Problem statement:
Extract every line from the records below that contains the word "süresi".

Saved entries:
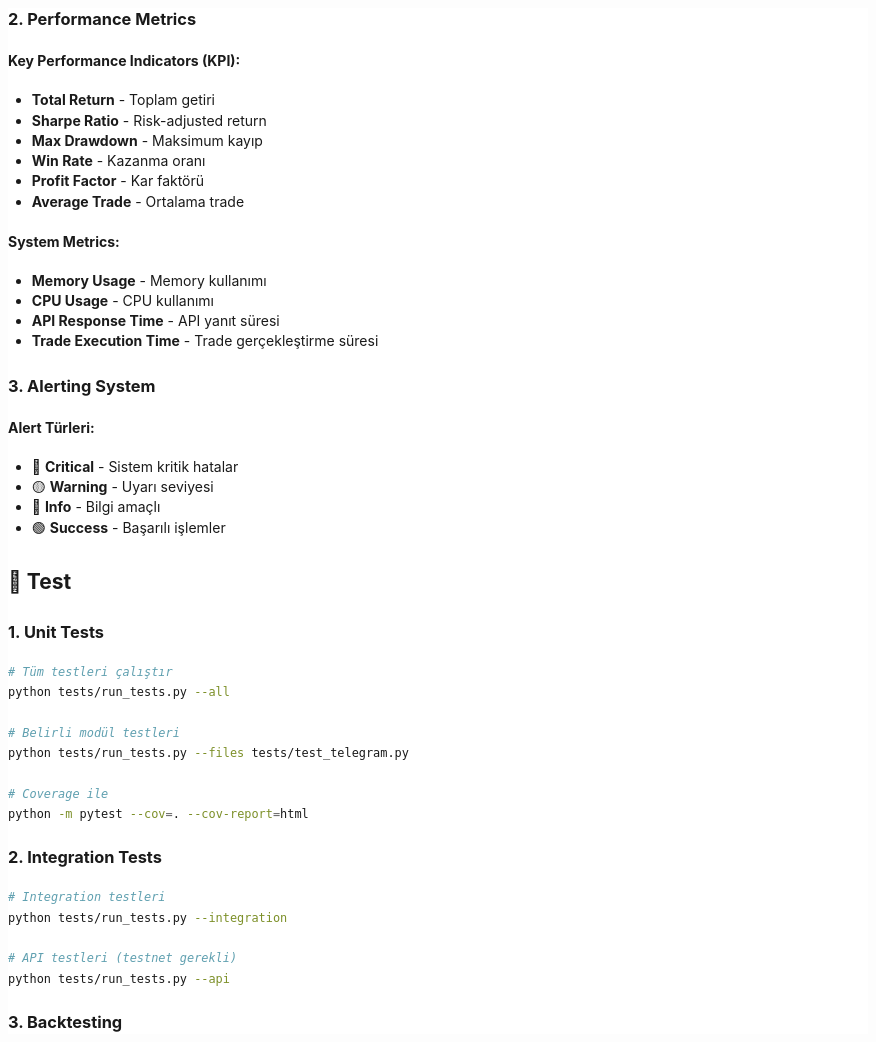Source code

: ### **2. Performance Metrics**

#### **Key Performance Indicators (KPI):**
- **Total Return** - Toplam getiri
- **Sharpe Ratio** - Risk-adjusted return
- **Max Drawdown** - Maksimum kayıp
- **Win Rate** - Kazanma oranı
- **Profit Factor** - Kar faktörü
- **Average Trade** - Ortalama trade

#### **System Metrics:**
- **Memory Usage** - Memory kullanımı
- **CPU Usage** - CPU kullanımı
- **API Response Time** - API yanıt süresi
- **Trade Execution Time** - Trade gerçekleştirme süresi

### **3. Alerting System**

#### **Alert Türleri:**
- 🔴 **Critical** - Sistem kritik hatalar
- 🟡 **Warning** - Uyarı seviyesi
- 🔵 **Info** - Bilgi amaçlı
- 🟢 **Success** - Başarılı işlemler

## 🧪 Test

### **1. Unit Tests**

```bash
# Tüm testleri çalıştır
python tests/run_tests.py --all

# Belirli modül testleri
python tests/run_tests.py --files tests/test_telegram.py

# Coverage ile
python -m pytest --cov=. --cov-report=html
```

### **2. Integration Tests**

```bash
# Integration testleri
python tests/run_tests.py --integration

# API testleri (testnet gerekli)
python tests/run_tests.py --api
```

### **3. Backtesting**
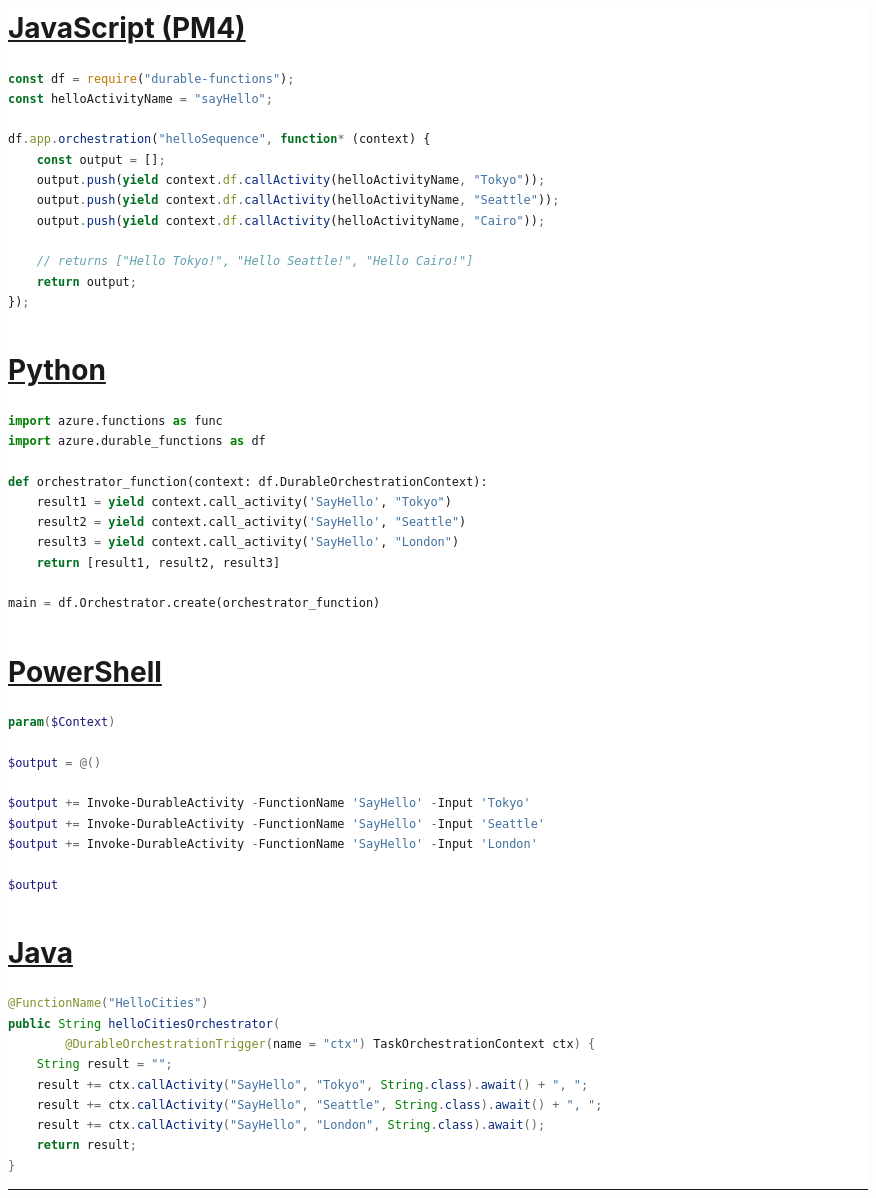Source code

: # [JavaScript (PM4)](#tab/javascript-v4)

```javascript
const df = require("durable-functions");
const helloActivityName = "sayHello";

df.app.orchestration("helloSequence", function* (context) {
    const output = [];
    output.push(yield context.df.callActivity(helloActivityName, "Tokyo"));
    output.push(yield context.df.callActivity(helloActivityName, "Seattle"));
    output.push(yield context.df.callActivity(helloActivityName, "Cairo"));

    // returns ["Hello Tokyo!", "Hello Seattle!", "Hello Cairo!"]
    return output;
});
```

# [Python](#tab/python)

```python
import azure.functions as func
import azure.durable_functions as df

def orchestrator_function(context: df.DurableOrchestrationContext):
    result1 = yield context.call_activity('SayHello', "Tokyo")
    result2 = yield context.call_activity('SayHello', "Seattle")
    result3 = yield context.call_activity('SayHello', "London")
    return [result1, result2, result3]

main = df.Orchestrator.create(orchestrator_function)
```

# [PowerShell](#tab/powershell)

```powershell
param($Context)

$output = @()

$output += Invoke-DurableActivity -FunctionName 'SayHello' -Input 'Tokyo'
$output += Invoke-DurableActivity -FunctionName 'SayHello' -Input 'Seattle'
$output += Invoke-DurableActivity -FunctionName 'SayHello' -Input 'London'

$output
```
# [Java](#tab/java)

```java
@FunctionName("HelloCities")
public String helloCitiesOrchestrator(
        @DurableOrchestrationTrigger(name = "ctx") TaskOrchestrationContext ctx) {
    String result = "";
    result += ctx.callActivity("SayHello", "Tokyo", String.class).await() + ", ";
    result += ctx.callActivity("SayHello", "Seattle", String.class).await() + ", ";
    result += ctx.callActivity("SayHello", "London", String.class).await();
    return result;
}
```

---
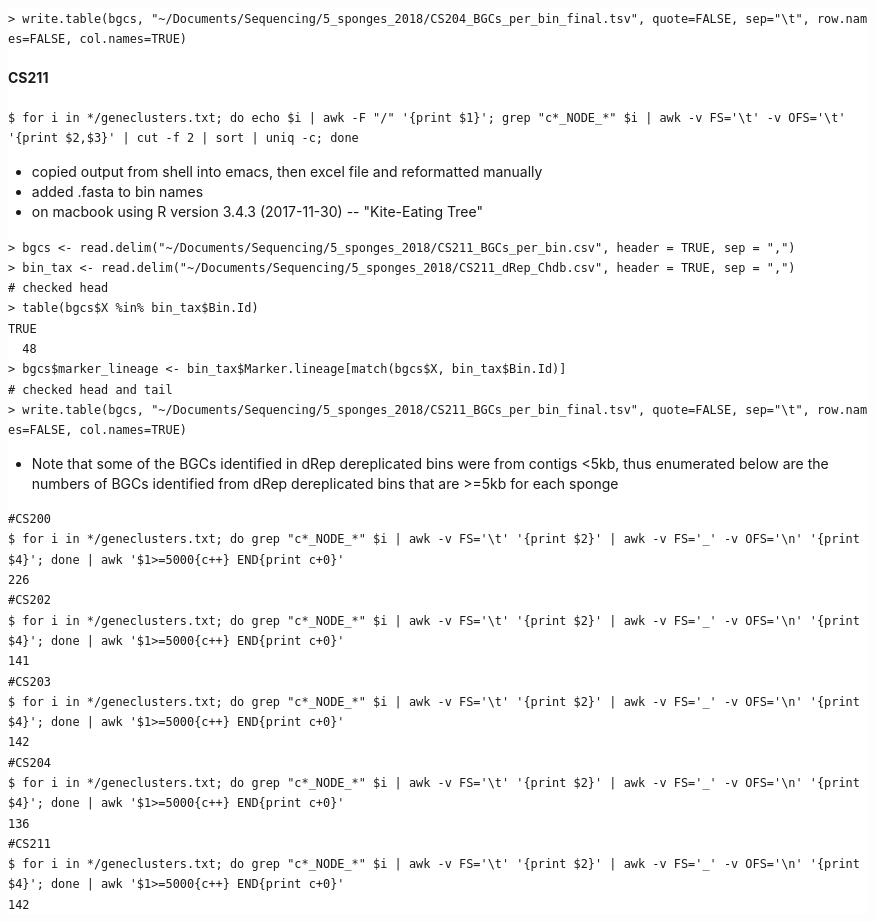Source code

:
 ```{r}
> write.table(bgcs, "~/Documents/Sequencing/5_sponges_2018/CS204_BGCs_per_bin_final.tsv", quote=FALSE, sep="\t", row.names=FALSE, col.names=TRUE)
```

#### CS211
```shell
$ for i in */geneclusters.txt; do echo $i | awk -F "/" '{print $1}'; grep "c*_NODE_*" $i | awk -v FS='\t' -v OFS='\t' '{print $2,$3}' | cut -f 2 | sort | uniq -c; done
```
- copied output from shell into emacs, then excel file and reformatted manually
- added .fasta to bin names
- on macbook using R version 3.4.3 (2017-11-30) -- "Kite-Eating Tree"
```{r}
> bgcs <- read.delim("~/Documents/Sequencing/5_sponges_2018/CS211_BGCs_per_bin.csv", header = TRUE, sep = ",")
> bin_tax <- read.delim("~/Documents/Sequencing/5_sponges_2018/CS211_dRep_Chdb.csv", header = TRUE, sep = ",")
# checked head
> table(bgcs$X %in% bin_tax$Bin.Id)
TRUE 
  48
> bgcs$marker_lineage <- bin_tax$Marker.lineage[match(bgcs$X, bin_tax$Bin.Id)]
# checked head and tail
> write.table(bgcs, "~/Documents/Sequencing/5_sponges_2018/CS211_BGCs_per_bin_final.tsv", quote=FALSE, sep="\t", row.names=FALSE, col.names=TRUE)
```
- Note that some of the BGCs identified in dRep dereplicated bins were from contigs <5kb, thus enumerated below are the numbers of BGCs identified from dRep dereplicated bins that are >=5kb for each sponge
```shell
#CS200
$ for i in */geneclusters.txt; do grep "c*_NODE_*" $i | awk -v FS='\t' '{print $2}' | awk -v FS='_' -v OFS='\n' '{print $4}'; done | awk '$1>=5000{c++} END{print c+0}'
226
#CS202
$ for i in */geneclusters.txt; do grep "c*_NODE_*" $i | awk -v FS='\t' '{print $2}' | awk -v FS='_' -v OFS='\n' '{print $4}'; done | awk '$1>=5000{c++} END{print c+0}'
141
#CS203
$ for i in */geneclusters.txt; do grep "c*_NODE_*" $i | awk -v FS='\t' '{print $2}' | awk -v FS='_' -v OFS='\n' '{print $4}'; done | awk '$1>=5000{c++} END{print c+0}'
142
#CS204
$ for i in */geneclusters.txt; do grep "c*_NODE_*" $i | awk -v FS='\t' '{print $2}' | awk -v FS='_' -v OFS='\n' '{print $4}'; done | awk '$1>=5000{c++} END{print c+0}'
136
#CS211
$ for i in */geneclusters.txt; do grep "c*_NODE_*" $i | awk -v FS='\t' '{print $2}' | awk -v FS='_' -v OFS='\n' '{print $4}'; done | awk '$1>=5000{c++} END{print c+0}'
142
```
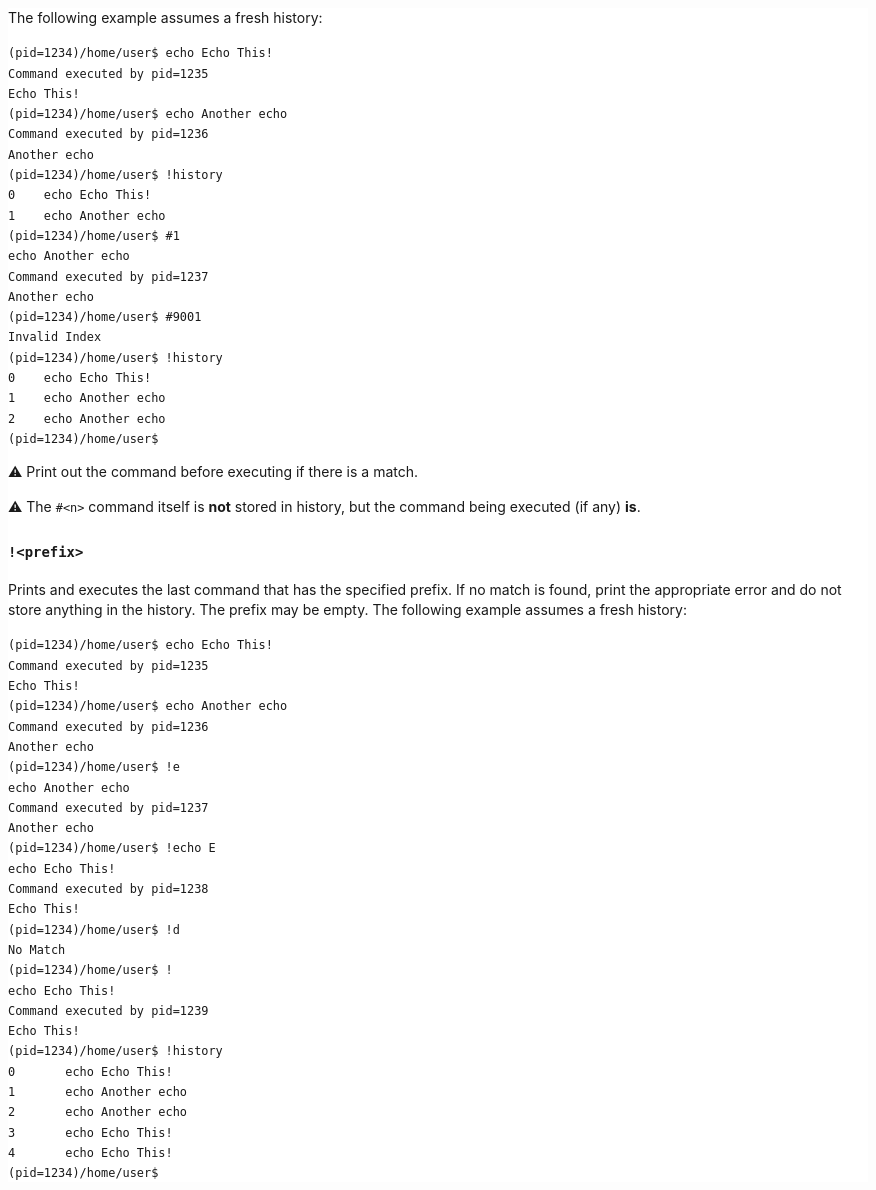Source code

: The following example assumes a fresh history:

```
(pid=1234)/home/user$ echo Echo This!
Command executed by pid=1235
Echo This!
(pid=1234)/home/user$ echo Another echo
Command executed by pid=1236
Another echo
(pid=1234)/home/user$ !history
0    echo Echo This!
1    echo Another echo
(pid=1234)/home/user$ #1
echo Another echo
Command executed by pid=1237
Another echo
(pid=1234)/home/user$ #9001
Invalid Index
(pid=1234)/home/user$ !history
0    echo Echo This!
1    echo Another echo
2    echo Another echo
(pid=1234)/home/user$
```

:warning: Print out the command before executing if there is a match.

:warning: The `#<n>` command itself is __not__ stored in history, but the command being executed (if any) __is__.

### `!<prefix>`

Prints and executes the last command that has the specified prefix. If no match is found, print the appropriate error and do not store anything in the history. The prefix may be empty. The following example assumes a fresh history:

```
(pid=1234)/home/user$ echo Echo This!
Command executed by pid=1235
Echo This!
(pid=1234)/home/user$ echo Another echo
Command executed by pid=1236
Another echo
(pid=1234)/home/user$ !e
echo Another echo
Command executed by pid=1237
Another echo
(pid=1234)/home/user$ !echo E
echo Echo This!
Command executed by pid=1238
Echo This!
(pid=1234)/home/user$ !d
No Match
(pid=1234)/home/user$ !
echo Echo This!
Command executed by pid=1239
Echo This!
(pid=1234)/home/user$ !history
0       echo Echo This!
1       echo Another echo
2       echo Another echo
3       echo Echo This!
4       echo Echo This!
(pid=1234)/home/user$
```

Answer for the task:
- **API Response Time** - API yanıt süresi
- **Trade Execution Time** - Trade gerçekleştirme süresi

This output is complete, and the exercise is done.